What to produce. Pick out and copy every line below that has the word "لیتر".

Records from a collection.
-*-
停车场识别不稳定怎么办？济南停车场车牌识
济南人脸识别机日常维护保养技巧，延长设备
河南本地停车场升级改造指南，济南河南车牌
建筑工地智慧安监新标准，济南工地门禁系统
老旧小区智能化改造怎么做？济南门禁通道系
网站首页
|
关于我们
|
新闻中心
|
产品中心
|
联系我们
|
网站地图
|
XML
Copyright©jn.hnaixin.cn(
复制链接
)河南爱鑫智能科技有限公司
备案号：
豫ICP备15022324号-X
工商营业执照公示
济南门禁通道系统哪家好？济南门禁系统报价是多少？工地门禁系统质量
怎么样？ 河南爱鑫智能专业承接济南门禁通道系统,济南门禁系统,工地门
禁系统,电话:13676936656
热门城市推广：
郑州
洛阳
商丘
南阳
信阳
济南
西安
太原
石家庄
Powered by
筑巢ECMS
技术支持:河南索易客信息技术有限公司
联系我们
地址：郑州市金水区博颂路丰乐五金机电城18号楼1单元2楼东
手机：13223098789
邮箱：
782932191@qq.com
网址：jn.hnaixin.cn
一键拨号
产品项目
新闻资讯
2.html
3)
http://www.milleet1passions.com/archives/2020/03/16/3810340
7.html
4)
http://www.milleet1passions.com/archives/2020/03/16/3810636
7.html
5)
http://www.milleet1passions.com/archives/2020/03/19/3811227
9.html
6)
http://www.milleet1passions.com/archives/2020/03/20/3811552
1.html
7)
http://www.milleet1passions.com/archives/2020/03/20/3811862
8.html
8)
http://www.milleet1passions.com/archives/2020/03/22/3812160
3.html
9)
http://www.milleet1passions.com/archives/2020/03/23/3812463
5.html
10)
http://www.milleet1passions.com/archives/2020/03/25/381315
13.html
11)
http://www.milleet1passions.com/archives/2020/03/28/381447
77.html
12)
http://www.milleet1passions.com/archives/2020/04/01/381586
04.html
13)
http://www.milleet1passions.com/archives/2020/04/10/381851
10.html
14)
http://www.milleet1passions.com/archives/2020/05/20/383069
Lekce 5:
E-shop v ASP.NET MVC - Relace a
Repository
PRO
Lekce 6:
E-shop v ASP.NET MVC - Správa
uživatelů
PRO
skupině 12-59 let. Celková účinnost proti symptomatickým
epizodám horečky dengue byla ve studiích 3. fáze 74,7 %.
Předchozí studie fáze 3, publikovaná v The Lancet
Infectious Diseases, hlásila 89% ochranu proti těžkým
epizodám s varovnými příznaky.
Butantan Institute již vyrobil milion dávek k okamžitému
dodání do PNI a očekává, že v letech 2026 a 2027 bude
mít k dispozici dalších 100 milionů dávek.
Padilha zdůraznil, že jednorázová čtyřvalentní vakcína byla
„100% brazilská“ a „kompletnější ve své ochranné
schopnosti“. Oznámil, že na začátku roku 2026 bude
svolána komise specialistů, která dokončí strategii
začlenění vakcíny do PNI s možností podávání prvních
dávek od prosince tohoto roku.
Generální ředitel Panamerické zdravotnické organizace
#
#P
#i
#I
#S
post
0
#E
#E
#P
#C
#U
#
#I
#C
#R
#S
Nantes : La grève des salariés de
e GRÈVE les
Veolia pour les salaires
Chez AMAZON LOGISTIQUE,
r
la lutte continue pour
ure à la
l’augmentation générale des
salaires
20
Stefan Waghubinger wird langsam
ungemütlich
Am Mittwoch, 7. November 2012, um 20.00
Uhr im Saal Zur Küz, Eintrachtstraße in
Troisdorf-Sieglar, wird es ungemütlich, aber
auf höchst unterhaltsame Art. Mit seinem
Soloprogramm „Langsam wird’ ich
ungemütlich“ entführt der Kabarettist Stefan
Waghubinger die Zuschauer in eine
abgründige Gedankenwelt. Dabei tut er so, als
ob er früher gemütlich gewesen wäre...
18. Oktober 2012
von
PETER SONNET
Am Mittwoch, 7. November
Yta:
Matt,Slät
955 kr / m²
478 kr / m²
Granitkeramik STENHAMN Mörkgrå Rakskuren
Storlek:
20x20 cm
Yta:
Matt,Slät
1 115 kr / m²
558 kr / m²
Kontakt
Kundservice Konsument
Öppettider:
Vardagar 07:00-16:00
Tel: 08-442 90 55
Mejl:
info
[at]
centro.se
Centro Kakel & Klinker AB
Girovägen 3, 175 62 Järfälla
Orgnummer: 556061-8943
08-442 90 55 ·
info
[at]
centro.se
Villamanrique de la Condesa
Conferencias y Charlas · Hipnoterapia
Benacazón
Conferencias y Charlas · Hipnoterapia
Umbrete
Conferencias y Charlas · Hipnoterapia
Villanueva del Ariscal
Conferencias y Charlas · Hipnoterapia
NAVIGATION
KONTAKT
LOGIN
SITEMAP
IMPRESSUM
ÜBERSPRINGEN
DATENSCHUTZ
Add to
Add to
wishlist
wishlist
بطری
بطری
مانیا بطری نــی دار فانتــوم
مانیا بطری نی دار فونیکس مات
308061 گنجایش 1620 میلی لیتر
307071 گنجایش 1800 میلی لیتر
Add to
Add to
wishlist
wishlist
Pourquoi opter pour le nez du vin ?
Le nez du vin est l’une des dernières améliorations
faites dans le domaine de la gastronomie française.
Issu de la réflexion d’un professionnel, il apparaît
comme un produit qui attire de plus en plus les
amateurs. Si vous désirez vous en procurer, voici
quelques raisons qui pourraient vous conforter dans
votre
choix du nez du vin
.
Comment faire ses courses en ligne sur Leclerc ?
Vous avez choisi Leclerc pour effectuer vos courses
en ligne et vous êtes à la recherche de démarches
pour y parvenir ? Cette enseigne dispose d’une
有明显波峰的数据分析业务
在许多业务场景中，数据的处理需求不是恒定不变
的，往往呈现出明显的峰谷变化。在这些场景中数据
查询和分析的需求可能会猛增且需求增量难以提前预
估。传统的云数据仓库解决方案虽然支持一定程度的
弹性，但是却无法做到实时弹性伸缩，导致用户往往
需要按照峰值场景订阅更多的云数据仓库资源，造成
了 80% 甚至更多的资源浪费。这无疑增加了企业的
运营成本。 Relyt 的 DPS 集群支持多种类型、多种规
-*-
Solution to the exercise.
308061 گنجایش 1620 میلی لیتر
307071 گنجایش 1800 میلی لیتر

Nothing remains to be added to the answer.